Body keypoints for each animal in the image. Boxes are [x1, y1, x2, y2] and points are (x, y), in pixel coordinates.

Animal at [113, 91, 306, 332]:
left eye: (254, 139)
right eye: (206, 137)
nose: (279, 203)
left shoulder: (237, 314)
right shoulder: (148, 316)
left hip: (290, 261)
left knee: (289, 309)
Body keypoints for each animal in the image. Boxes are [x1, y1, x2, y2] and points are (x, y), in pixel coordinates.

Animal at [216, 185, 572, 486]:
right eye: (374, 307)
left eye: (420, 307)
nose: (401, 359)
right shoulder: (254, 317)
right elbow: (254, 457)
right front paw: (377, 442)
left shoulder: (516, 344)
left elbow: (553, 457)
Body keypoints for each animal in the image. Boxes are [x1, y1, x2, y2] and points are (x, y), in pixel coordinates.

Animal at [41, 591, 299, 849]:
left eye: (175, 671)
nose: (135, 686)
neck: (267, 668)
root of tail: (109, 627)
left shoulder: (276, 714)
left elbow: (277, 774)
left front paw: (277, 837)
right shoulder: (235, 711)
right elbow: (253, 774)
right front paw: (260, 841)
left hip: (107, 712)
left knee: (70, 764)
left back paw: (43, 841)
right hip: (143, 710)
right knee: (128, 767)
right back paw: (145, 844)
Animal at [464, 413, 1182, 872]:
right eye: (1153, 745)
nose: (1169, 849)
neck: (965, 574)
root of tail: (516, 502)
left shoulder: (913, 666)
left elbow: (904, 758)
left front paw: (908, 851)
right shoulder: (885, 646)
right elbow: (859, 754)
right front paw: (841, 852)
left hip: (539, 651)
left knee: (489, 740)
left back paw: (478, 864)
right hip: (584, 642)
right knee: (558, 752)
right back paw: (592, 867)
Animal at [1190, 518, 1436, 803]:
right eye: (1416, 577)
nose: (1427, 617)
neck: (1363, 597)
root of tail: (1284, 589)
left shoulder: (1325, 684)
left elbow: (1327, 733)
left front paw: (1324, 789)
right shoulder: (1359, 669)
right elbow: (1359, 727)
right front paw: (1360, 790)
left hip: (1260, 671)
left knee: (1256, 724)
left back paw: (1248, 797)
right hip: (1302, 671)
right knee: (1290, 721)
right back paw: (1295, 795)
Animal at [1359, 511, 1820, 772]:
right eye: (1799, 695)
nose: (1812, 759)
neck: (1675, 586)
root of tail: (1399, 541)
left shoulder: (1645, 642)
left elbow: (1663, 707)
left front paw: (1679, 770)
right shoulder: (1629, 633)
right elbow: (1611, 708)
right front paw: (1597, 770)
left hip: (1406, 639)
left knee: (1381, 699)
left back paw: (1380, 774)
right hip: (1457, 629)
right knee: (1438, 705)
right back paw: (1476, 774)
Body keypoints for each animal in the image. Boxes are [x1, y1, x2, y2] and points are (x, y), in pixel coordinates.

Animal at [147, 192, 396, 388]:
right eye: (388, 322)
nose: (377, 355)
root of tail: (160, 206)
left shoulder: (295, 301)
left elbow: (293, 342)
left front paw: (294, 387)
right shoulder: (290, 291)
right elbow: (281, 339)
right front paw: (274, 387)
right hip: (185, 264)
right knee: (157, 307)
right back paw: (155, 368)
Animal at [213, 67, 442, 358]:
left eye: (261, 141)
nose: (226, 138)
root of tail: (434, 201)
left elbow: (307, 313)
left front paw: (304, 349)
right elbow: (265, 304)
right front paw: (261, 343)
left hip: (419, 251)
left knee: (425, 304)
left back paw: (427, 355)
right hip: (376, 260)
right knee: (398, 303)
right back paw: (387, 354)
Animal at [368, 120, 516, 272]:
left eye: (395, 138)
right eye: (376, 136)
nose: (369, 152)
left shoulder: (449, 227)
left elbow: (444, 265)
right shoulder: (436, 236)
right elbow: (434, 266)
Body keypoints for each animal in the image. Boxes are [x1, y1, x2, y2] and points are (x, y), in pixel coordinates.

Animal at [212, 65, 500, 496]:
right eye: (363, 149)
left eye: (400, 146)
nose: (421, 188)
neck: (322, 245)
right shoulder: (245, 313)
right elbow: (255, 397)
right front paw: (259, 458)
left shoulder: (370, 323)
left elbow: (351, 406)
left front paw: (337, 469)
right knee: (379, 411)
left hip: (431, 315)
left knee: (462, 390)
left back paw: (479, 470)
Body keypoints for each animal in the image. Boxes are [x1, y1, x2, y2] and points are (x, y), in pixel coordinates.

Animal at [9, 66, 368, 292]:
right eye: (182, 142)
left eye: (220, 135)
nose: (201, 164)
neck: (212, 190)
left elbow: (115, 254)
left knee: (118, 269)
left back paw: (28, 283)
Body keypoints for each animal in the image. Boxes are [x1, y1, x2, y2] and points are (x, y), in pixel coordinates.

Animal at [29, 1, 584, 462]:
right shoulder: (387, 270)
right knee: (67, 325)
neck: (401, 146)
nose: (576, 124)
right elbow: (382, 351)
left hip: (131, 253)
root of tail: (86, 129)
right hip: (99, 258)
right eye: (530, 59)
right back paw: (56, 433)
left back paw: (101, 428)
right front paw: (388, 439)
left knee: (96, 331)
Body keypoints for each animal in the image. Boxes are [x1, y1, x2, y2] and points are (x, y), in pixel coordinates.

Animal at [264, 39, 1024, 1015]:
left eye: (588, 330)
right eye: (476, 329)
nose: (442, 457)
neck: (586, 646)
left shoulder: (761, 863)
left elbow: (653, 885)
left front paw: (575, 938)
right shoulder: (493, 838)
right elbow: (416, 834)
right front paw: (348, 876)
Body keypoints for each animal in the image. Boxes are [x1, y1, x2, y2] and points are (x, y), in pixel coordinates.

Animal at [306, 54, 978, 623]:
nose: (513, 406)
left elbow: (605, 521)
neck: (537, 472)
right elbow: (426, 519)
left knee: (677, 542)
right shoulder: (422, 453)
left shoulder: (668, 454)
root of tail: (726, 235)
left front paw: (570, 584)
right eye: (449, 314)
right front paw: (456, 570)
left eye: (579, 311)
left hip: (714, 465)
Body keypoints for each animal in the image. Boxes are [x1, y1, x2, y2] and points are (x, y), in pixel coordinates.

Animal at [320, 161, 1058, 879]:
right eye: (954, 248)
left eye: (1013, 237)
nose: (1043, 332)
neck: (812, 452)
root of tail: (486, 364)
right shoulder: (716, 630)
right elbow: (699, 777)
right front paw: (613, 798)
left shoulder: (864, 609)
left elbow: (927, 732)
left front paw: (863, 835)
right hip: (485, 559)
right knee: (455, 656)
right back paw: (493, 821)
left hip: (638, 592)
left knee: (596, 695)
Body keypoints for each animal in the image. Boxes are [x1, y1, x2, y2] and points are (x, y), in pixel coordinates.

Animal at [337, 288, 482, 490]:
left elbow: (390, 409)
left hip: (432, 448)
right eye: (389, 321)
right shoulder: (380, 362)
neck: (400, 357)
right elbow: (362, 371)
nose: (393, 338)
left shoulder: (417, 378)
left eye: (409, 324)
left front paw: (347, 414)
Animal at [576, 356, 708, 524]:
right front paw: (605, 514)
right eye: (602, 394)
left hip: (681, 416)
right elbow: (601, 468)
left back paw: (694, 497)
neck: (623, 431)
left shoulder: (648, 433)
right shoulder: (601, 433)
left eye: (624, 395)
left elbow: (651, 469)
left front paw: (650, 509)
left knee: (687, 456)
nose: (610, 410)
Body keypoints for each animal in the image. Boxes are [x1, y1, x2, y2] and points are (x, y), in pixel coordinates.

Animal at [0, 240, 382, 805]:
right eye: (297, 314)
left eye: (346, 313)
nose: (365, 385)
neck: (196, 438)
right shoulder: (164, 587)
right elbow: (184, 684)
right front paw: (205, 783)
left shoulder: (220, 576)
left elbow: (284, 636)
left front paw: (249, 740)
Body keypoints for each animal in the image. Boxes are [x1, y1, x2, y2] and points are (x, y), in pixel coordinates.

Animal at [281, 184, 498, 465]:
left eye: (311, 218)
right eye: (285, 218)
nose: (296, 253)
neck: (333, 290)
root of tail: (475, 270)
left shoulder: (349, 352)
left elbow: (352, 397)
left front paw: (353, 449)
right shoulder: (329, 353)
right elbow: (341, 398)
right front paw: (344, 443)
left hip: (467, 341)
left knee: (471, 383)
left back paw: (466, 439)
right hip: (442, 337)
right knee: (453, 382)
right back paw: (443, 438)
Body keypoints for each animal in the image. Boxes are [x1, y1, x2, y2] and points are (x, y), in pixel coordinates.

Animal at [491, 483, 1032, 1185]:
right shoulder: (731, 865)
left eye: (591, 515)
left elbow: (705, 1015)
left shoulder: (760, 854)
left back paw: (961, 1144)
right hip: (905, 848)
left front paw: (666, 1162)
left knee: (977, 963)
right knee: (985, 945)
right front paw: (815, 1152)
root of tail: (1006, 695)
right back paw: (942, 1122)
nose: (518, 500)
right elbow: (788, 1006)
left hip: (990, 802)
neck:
+---+
Required work: Starting at the line that has "nose: (1169, 849)" and ending at the line that has "right elbow: (434, 266)", please write out the lines above exactly, leaving out all others.

Your solution:
nose: (1169, 849)
neck: (965, 574)
root of tail: (516, 502)
left shoulder: (913, 666)
left elbow: (904, 758)
left front paw: (908, 851)
right shoulder: (885, 646)
right elbow: (859, 754)
right front paw: (841, 852)
left hip: (539, 651)
left knee: (489, 740)
left back paw: (478, 864)
right hip: (584, 642)
right knee: (558, 752)
right back paw: (592, 867)
Animal at [1190, 518, 1436, 803]:
right eye: (1416, 577)
nose: (1427, 617)
neck: (1363, 597)
root of tail: (1284, 589)
left shoulder: (1325, 684)
left elbow: (1327, 733)
left front paw: (1324, 789)
right shoulder: (1359, 669)
right elbow: (1359, 727)
right front paw: (1360, 790)
left hip: (1260, 671)
left knee: (1256, 724)
left back paw: (1248, 797)
right hip: (1302, 671)
right knee: (1290, 721)
right back paw: (1295, 795)
Animal at [1359, 511, 1820, 772]:
right eye: (1799, 695)
nose: (1812, 759)
neck: (1675, 586)
root of tail: (1399, 541)
left shoulder: (1645, 642)
left elbow: (1663, 707)
left front paw: (1679, 770)
right shoulder: (1629, 633)
right elbow: (1611, 708)
right front paw: (1597, 770)
left hip: (1406, 639)
left knee: (1381, 699)
left back paw: (1380, 774)
right hip: (1457, 629)
right knee: (1438, 705)
right back paw: (1476, 774)
Body keypoints for each animal in the image. Boxes are [x1, y1, x2, y2] and points are (x, y), in pixel coordinates.

Animal at [147, 192, 396, 388]:
right eye: (388, 322)
nose: (377, 355)
root of tail: (160, 206)
left shoulder: (295, 301)
left elbow: (293, 342)
left front paw: (294, 387)
right shoulder: (290, 291)
right elbow: (281, 339)
right front paw: (274, 387)
right hip: (185, 264)
right knee: (157, 307)
right back paw: (155, 368)
Animal at [213, 67, 442, 358]:
left eye: (261, 141)
nose: (226, 138)
root of tail: (434, 201)
left elbow: (307, 313)
left front paw: (304, 349)
right elbow: (265, 304)
right front paw: (261, 343)
left hip: (419, 251)
left knee: (425, 304)
left back paw: (427, 355)
right hip: (376, 260)
right knee: (398, 303)
right back paw: (387, 354)
Animal at [368, 120, 516, 272]:
left eye: (395, 138)
right eye: (376, 136)
nose: (369, 152)
left shoulder: (449, 227)
left elbow: (444, 265)
right shoulder: (436, 236)
right elbow: (434, 266)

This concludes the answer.